# everything is gone!!



## tang daddy (Apr 21, 2010)

I am shutting down one of my community tanks and have a bunch of fish for sale.

2 4" denisonni barbs these guys are fat and healthy, had them for 5 months now and in great condition. Nice green colour showing on the top, brilliant red.
both Sold

1 3" clown loach Sold

15 endlers males and females and 1 threadfin Sold

1 male betta purple and red $5

1 2.5 inch bristle nose pleco with brown and black tiger striping Sold

1 apisto with red belly Sold

no pics at the moment, I am too busy tearing down 2 set ups...


----------



## MadgicBug (Apr 22, 2010)

Are you prepping for more shrimps


----------



## tang daddy (Apr 21, 2010)

maybe........


----------



## Aquaman (Apr 21, 2010)

Could ya do 55 on the 2 barbs and clown loach...? pick up on tuesday ?


----------



## Aquaman (Apr 21, 2010)

shrimp ???? sounds like you might be in the market for them air driven breeder boxes......


----------



## tang daddy (Apr 21, 2010)

Aquaman said:


> shrimp ???? sounds like you might be in the market for them air driven breeder boxes......


thanks for the suggestion but I already have 2...


----------



## DBam (Aug 9, 2010)

What kind of apisto do you have?


----------



## ray00ching (Apr 29, 2010)

How big is your BNP?


----------



## tang daddy (Apr 21, 2010)

ray00ching said:


> How big is your BNP?

--- Exercise 1 ---
Answer these questions about the fish sale thread:
(a) What price is listed for the male betta?
(b) How many air driven breeder boxes does tang daddy say he already has?
(c) Why does the seller say there are no pics at the moment?
--- Exercise 2 ---
Write the next part of the fish sale thread, picking up right after its final line.

(Point correspondence tracking data)
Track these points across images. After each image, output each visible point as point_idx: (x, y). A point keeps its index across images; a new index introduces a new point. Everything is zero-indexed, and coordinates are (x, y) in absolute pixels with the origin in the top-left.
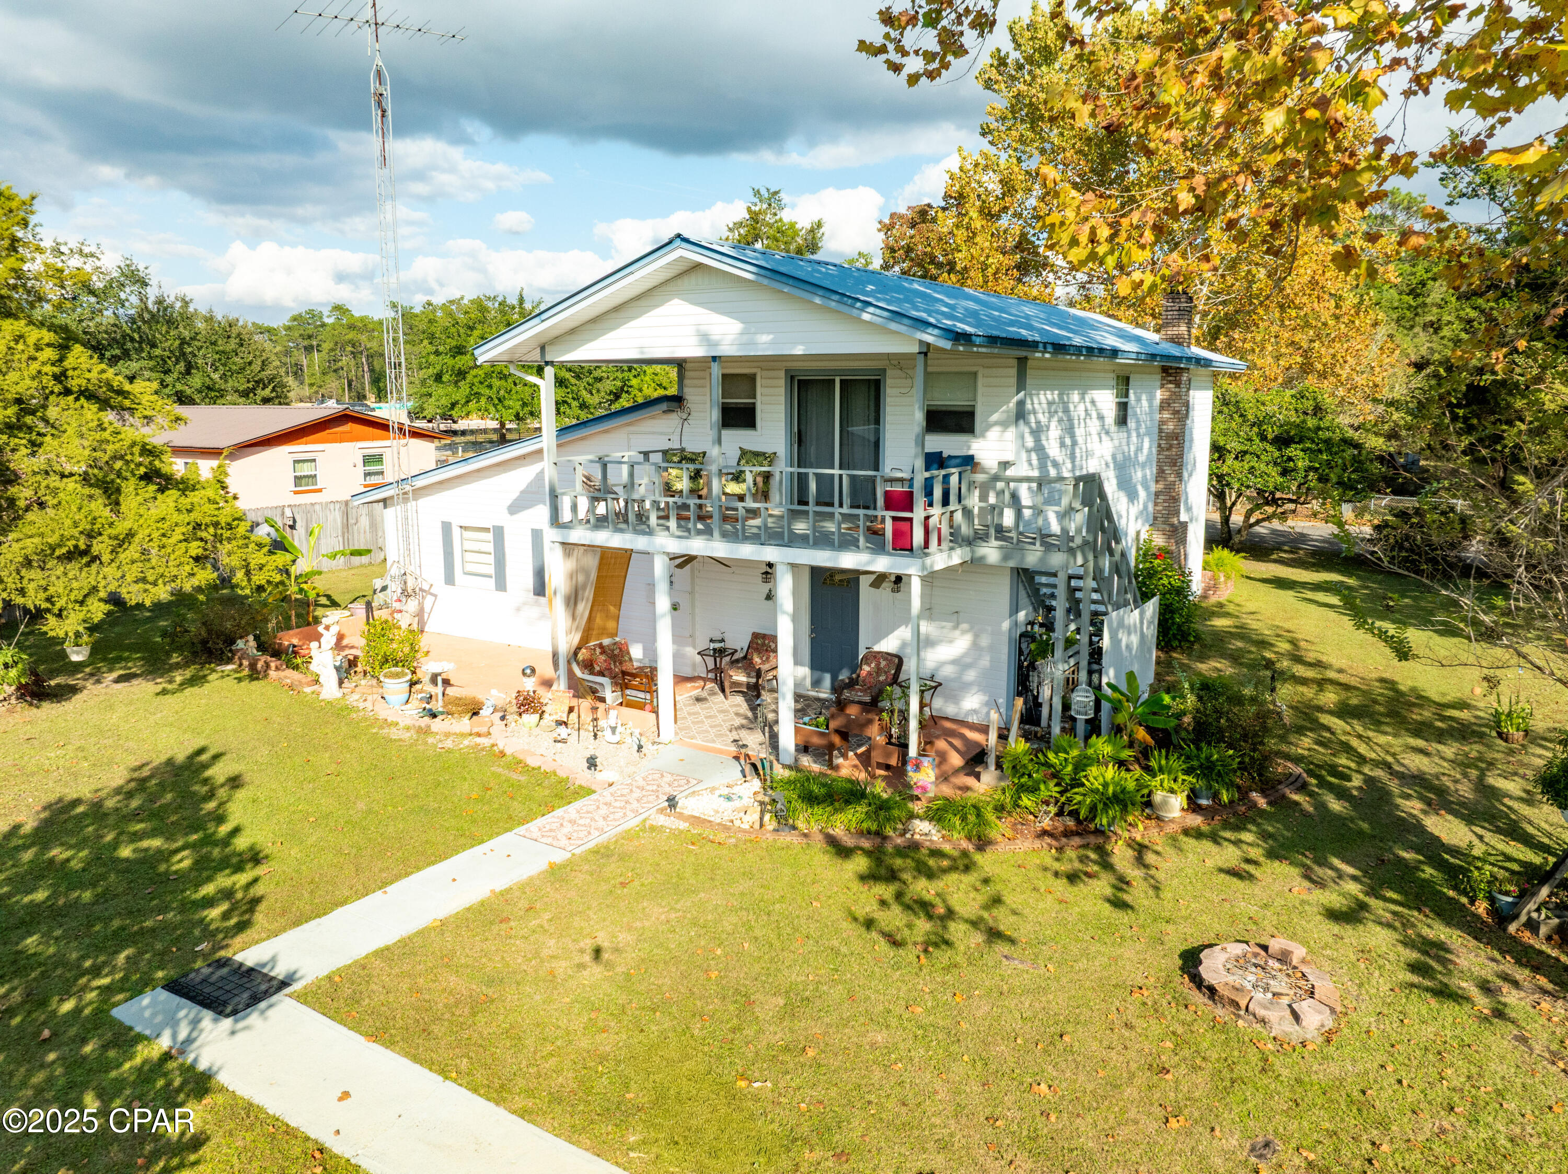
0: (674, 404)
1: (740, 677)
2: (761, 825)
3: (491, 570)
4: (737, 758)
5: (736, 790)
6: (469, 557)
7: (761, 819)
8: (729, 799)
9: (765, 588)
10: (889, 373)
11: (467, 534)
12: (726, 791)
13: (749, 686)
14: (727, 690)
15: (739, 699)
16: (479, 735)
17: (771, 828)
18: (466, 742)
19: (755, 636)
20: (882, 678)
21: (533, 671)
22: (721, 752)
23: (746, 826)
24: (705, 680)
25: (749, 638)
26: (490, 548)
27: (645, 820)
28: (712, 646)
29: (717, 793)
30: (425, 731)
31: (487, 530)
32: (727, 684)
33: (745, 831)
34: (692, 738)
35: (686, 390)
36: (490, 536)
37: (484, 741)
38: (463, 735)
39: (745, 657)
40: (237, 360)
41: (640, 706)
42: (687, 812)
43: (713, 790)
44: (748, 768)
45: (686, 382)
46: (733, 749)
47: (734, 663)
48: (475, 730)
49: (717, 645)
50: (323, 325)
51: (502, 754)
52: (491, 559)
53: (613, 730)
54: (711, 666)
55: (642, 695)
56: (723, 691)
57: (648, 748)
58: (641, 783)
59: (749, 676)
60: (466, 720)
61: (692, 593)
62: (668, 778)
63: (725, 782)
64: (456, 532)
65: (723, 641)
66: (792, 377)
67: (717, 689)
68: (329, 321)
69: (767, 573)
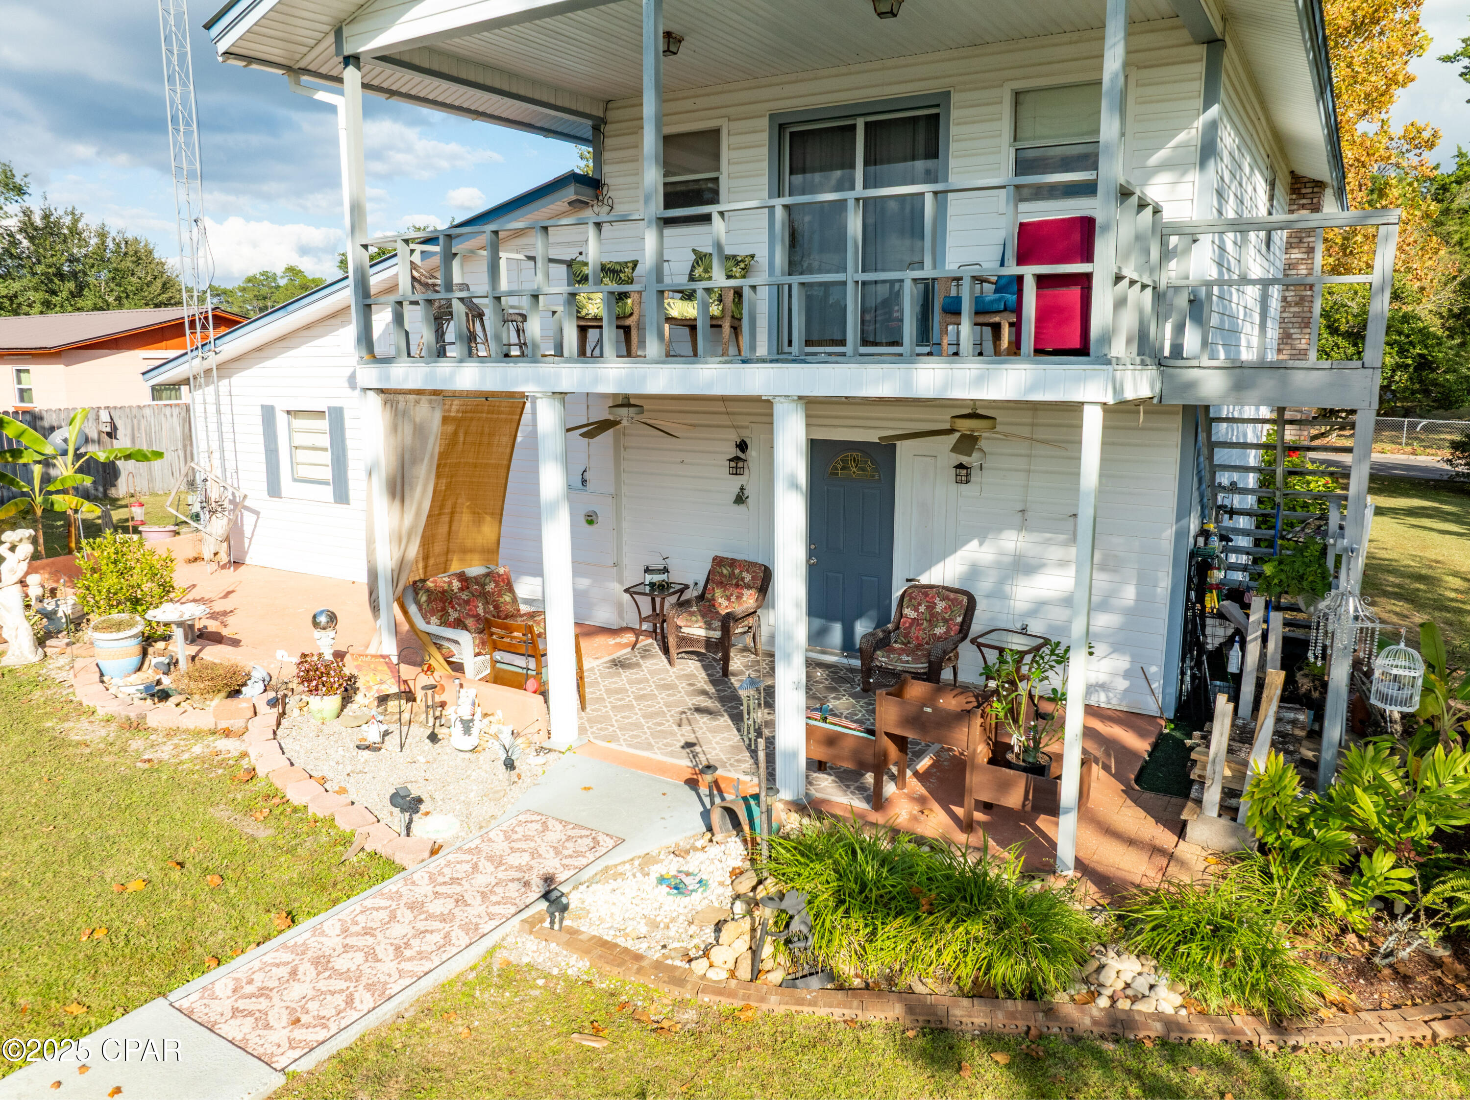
0: (589, 191)
1: (696, 629)
2: (756, 973)
3: (327, 474)
4: (692, 783)
5: (693, 862)
6: (301, 456)
7: (755, 952)
8: (678, 888)
9: (733, 484)
10: (955, 98)
11: (298, 423)
12: (670, 867)
13: (708, 643)
14: (673, 651)
15: (693, 666)
16: (227, 733)
17: (777, 976)
18: (197, 749)
19: (718, 561)
20: (939, 630)
21: (333, 618)
22: (662, 769)
23: (719, 975)
24: (638, 633)
25: (708, 566)
26: (325, 441)
27: (491, 952)
28: (649, 578)
29: (656, 870)
30: (136, 726)
31: (320, 414)
32: (672, 641)
33: (719, 990)
34: (611, 739)
35: (606, 169)
36: (324, 424)
37: (229, 746)
38: (198, 734)
39: (701, 597)
40: (134, 280)
41: (515, 681)
42: (588, 928)
43: (647, 860)
44: (717, 816)
45: (606, 155)
46: (684, 762)
47: (683, 605)
48: (223, 725)
49: (657, 578)
50: (278, 287)
51: (252, 774)
52: (326, 457)
53: (467, 726)
54: (646, 611)
55: (520, 661)
56: (666, 651)
57: (527, 762)
58: (500, 846)
59: (709, 627)
60: (217, 701)
61: (616, 496)
62: (556, 833)
63: (671, 841)
64: (281, 420)
65: (665, 570)
66: (782, 127)
67: (656, 649)
68: (282, 282)
69: (737, 459)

--- Expected answer 1 ---
(a) $5
(b) 2
(c) The seller is too busy tearing down 2 set ups.

--- Expected answer 2 ---
Hi the Bnp is a cute small guy 2.5 inch!!


----------



## tang daddy (Apr 21, 2010)

DBam said:


> What kind of apisto do you have?


Hi sorry but I dont know the name nor do I know if its male or female looks like this:http://aquatab.net/_files/Image/clanky/0060/19.jpg


----------



## pisces (Apr 22, 2010)

how big your bristle nose pleco ? i am interesting too! can u sent pic for me how is look like ?
thks


----------



## tang daddy (Apr 21, 2010)

Anyone want a cute bristle nose and male betta?


----------



## tang daddy (Apr 21, 2010)

bump betta and bristle nose pleco left pick up both for $10!!


----------



## teija (Sep 30, 2010)

Ooooh so tempting!! Would the Bristle nose be ok in a 14g Biocube?  But... I'm not allowed to have any more bettas 

BUMP for a good deal!!


----------



## tang daddy (Apr 21, 2010)

The bristle nose is still small so it would work in a 14 g biocube!!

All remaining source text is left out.